(EXTRACT TO READ Opens)
Hi,
a customer of mine has a problem with the cluster monitoring in SCOM.
They are running SQL Server on a Windows Server servicing about 20 database instances and 5 DTC instances. The number of cluster disks in the cluster is about 155.
Configuration:
Server CPU: Intel xeon E5-2667 v3, sockets:2, Cores 16, logical processors 32
Server Memory: 768 Gb
Server OS: Windows Server 2012 R2 Standard
SQL Server: Microsoft SQL Server Enterprise (64-bit), Version: 11.0.6020.0
Operation Manager 2012 R2 7.1.10226.1239 with U11 rollup update
Management packs involved:
Windows Server 2012 Cluster Management Library; version: 6.0.7291.0
Windows Cluster Management Monitoring; version: 6.0.7291.0
Windows Server 2012 R2 Cluster Management Library; version: 6.0.7291.0
Windows Server 2012 R2 Cluster Management Monitoring; version: 6.0.7291.0
Windows Cluster Management Library; version: 6.0.7291.0
Windows Server Cluster Disks Monitoring; version: 6.0.7316.0
Windows Cluster Library; version: 7.0.8433.0
Alert Detail example:
The output data were found, but these have been removed because in the event policy for the process that started at 10:19:10 errors are found.
(EXTRACT TO READ Closes)
-- PROBLEM 1 --
In the post about SCOM cluster monitoring, roughly how many cluster disks does the cluster have?
-- PROBLEM 2 --
Decide whether each statement agrees with the post about SCOM cluster monitoring: (a) The server's operating system is Windows Server 2012 R2 Standard. (b) The server has 512 Gb of memory. (c) SQL Server on the server services about 20 database instances.
You can do without the material.
(ENTRIES PROVIDED Opens)
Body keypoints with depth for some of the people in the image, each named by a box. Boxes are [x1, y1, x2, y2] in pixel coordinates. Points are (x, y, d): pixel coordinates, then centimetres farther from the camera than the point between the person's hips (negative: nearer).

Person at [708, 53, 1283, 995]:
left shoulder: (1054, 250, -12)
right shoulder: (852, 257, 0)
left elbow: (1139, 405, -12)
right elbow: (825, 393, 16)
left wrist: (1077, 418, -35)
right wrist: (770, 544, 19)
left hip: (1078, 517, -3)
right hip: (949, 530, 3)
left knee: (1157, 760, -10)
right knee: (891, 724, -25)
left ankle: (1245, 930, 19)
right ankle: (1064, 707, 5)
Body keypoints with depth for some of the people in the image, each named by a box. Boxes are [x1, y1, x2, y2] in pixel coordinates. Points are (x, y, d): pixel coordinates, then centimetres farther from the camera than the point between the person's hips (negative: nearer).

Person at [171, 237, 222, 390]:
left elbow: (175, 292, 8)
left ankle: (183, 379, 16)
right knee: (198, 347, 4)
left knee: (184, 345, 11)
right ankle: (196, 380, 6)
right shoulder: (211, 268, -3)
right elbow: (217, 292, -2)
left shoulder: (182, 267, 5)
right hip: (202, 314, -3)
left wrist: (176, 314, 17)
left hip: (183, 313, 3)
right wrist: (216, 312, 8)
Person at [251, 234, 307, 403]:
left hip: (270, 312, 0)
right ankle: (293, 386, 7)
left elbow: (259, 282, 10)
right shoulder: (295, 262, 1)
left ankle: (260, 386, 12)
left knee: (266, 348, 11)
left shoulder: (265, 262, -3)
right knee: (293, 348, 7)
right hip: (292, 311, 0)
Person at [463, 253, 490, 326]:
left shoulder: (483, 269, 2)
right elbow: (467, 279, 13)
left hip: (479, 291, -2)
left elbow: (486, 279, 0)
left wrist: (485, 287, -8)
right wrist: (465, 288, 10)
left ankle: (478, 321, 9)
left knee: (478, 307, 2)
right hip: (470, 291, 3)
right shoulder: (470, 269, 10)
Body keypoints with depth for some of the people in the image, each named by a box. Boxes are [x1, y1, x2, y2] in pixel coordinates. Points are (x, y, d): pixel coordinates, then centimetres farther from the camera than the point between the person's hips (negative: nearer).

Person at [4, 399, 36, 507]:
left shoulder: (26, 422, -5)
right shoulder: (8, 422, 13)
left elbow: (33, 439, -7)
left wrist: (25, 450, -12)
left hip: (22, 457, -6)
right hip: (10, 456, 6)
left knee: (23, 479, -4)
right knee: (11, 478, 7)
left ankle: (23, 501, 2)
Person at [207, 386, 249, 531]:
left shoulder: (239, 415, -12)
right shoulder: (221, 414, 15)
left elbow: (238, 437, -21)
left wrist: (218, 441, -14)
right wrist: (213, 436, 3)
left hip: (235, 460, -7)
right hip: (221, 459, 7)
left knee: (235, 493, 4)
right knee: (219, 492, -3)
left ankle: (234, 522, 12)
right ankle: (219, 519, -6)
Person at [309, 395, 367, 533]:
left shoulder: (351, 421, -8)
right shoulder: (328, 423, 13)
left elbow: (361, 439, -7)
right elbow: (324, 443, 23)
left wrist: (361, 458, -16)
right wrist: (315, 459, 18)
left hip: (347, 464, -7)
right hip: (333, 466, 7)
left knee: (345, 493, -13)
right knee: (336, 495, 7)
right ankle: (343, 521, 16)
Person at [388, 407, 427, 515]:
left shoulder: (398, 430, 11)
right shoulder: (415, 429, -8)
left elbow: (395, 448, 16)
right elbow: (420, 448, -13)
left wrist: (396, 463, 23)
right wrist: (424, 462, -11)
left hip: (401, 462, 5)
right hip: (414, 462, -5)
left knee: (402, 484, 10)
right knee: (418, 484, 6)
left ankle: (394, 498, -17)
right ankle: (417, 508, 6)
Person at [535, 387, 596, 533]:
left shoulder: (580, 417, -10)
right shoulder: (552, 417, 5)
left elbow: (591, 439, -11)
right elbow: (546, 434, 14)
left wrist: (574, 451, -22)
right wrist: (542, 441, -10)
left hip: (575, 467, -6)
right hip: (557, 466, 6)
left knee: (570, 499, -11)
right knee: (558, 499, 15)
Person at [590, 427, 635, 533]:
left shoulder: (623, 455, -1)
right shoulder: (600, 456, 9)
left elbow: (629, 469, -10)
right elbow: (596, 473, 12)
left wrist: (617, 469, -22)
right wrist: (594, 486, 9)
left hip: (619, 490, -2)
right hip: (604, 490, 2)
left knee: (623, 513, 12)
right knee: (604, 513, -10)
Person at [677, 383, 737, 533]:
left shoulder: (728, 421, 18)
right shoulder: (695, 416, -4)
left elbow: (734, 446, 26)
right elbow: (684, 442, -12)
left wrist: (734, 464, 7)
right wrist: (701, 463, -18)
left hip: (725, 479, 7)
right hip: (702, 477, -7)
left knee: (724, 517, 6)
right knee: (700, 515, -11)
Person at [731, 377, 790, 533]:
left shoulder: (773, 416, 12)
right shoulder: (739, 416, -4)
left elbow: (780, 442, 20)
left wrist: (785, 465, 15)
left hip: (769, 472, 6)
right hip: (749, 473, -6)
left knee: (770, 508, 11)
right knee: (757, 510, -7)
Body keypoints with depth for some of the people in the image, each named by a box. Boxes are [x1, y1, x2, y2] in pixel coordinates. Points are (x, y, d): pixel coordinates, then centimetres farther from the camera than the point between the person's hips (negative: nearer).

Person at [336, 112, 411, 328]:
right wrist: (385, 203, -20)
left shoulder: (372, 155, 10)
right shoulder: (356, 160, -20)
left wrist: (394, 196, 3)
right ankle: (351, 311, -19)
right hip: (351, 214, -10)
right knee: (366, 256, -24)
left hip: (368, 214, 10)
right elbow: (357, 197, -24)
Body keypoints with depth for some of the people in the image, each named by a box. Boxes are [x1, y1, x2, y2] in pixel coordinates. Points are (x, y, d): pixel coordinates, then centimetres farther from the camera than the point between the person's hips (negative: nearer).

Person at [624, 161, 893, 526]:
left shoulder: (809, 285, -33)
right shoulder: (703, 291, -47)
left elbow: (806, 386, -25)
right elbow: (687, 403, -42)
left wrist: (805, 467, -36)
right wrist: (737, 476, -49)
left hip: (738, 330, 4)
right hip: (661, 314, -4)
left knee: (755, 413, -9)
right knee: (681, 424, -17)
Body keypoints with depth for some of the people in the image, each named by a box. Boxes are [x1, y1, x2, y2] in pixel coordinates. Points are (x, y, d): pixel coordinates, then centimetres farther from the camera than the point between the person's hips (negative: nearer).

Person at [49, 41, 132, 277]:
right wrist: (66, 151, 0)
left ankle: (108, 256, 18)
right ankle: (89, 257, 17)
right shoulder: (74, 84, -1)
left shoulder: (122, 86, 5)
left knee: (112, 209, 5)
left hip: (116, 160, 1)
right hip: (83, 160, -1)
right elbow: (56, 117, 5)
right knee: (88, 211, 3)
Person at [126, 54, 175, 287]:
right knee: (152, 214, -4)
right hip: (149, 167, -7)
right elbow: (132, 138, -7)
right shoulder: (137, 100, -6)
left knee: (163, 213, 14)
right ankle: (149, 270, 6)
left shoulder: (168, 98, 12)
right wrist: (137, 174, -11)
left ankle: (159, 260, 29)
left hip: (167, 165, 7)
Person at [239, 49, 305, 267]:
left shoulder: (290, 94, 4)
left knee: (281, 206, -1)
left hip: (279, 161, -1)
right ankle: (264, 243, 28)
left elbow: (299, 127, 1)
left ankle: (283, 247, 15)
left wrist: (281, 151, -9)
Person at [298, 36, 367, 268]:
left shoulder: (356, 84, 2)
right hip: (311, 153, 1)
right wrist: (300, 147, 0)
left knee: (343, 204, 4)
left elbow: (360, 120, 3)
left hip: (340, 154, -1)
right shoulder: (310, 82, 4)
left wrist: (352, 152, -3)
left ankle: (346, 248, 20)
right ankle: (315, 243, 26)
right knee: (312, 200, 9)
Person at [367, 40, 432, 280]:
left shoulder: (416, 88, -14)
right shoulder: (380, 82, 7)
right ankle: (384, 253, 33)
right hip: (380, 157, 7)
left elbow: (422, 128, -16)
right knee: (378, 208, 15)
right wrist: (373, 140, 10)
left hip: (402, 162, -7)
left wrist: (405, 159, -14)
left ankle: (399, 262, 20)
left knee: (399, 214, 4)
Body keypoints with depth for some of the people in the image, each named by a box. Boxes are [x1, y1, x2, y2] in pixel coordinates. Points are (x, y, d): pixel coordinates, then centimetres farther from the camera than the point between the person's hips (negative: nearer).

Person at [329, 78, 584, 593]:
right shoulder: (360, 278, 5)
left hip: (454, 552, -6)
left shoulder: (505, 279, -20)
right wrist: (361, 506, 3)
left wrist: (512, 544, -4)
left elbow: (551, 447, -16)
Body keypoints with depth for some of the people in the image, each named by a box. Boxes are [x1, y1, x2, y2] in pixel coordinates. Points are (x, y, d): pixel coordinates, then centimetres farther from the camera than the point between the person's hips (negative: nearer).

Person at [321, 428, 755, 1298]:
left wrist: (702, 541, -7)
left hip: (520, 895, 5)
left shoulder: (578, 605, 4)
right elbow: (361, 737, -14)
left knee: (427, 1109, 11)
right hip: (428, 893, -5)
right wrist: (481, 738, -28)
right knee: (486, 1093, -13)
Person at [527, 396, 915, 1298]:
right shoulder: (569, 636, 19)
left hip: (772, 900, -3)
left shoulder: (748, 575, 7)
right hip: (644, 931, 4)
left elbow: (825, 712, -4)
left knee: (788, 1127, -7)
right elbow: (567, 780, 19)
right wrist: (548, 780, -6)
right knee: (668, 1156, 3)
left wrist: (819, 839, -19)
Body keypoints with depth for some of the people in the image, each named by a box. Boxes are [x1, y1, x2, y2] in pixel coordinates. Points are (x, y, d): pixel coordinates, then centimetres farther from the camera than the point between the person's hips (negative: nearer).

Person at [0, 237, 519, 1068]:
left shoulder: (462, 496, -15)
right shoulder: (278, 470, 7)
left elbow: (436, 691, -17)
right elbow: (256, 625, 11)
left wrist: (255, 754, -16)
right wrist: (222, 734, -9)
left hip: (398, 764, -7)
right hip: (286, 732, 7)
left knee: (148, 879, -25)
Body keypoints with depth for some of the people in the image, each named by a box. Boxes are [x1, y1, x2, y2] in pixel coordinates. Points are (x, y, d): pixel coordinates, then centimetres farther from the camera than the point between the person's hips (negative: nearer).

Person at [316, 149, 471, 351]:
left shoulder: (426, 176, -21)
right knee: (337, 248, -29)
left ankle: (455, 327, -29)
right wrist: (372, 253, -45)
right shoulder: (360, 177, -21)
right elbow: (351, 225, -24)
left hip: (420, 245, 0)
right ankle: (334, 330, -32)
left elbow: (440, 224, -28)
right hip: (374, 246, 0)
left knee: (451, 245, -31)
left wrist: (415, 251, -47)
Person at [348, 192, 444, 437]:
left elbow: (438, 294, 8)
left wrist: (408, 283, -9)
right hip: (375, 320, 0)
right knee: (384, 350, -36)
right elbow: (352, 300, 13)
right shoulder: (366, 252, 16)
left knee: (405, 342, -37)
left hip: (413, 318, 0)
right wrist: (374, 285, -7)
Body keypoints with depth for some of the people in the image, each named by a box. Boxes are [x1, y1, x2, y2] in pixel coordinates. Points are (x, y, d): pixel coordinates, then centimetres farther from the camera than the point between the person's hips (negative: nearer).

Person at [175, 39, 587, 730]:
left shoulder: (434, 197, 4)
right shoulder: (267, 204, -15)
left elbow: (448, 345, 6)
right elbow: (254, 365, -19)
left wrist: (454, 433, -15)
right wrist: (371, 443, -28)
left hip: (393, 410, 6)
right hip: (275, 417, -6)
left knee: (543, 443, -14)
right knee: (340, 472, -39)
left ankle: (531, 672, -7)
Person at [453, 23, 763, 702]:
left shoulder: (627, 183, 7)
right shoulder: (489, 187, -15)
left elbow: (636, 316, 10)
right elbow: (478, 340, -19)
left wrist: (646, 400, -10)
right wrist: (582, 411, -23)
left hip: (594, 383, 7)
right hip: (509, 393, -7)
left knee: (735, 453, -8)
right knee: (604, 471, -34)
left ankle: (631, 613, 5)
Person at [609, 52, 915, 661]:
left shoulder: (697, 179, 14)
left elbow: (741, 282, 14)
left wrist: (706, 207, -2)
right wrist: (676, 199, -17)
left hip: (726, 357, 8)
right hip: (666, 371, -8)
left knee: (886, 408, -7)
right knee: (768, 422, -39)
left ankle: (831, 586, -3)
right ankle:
(ENTRIES PROVIDED Closes)
-- SOLUTION 1 --
About 155.

-- SOLUTION 2 --
(a) Yes: "Server OS: Windows Server 2012 R2 Standard"
(b) No: "Server Memory: 768 Gb"
(c) Yes: "servicing about 20 database instances"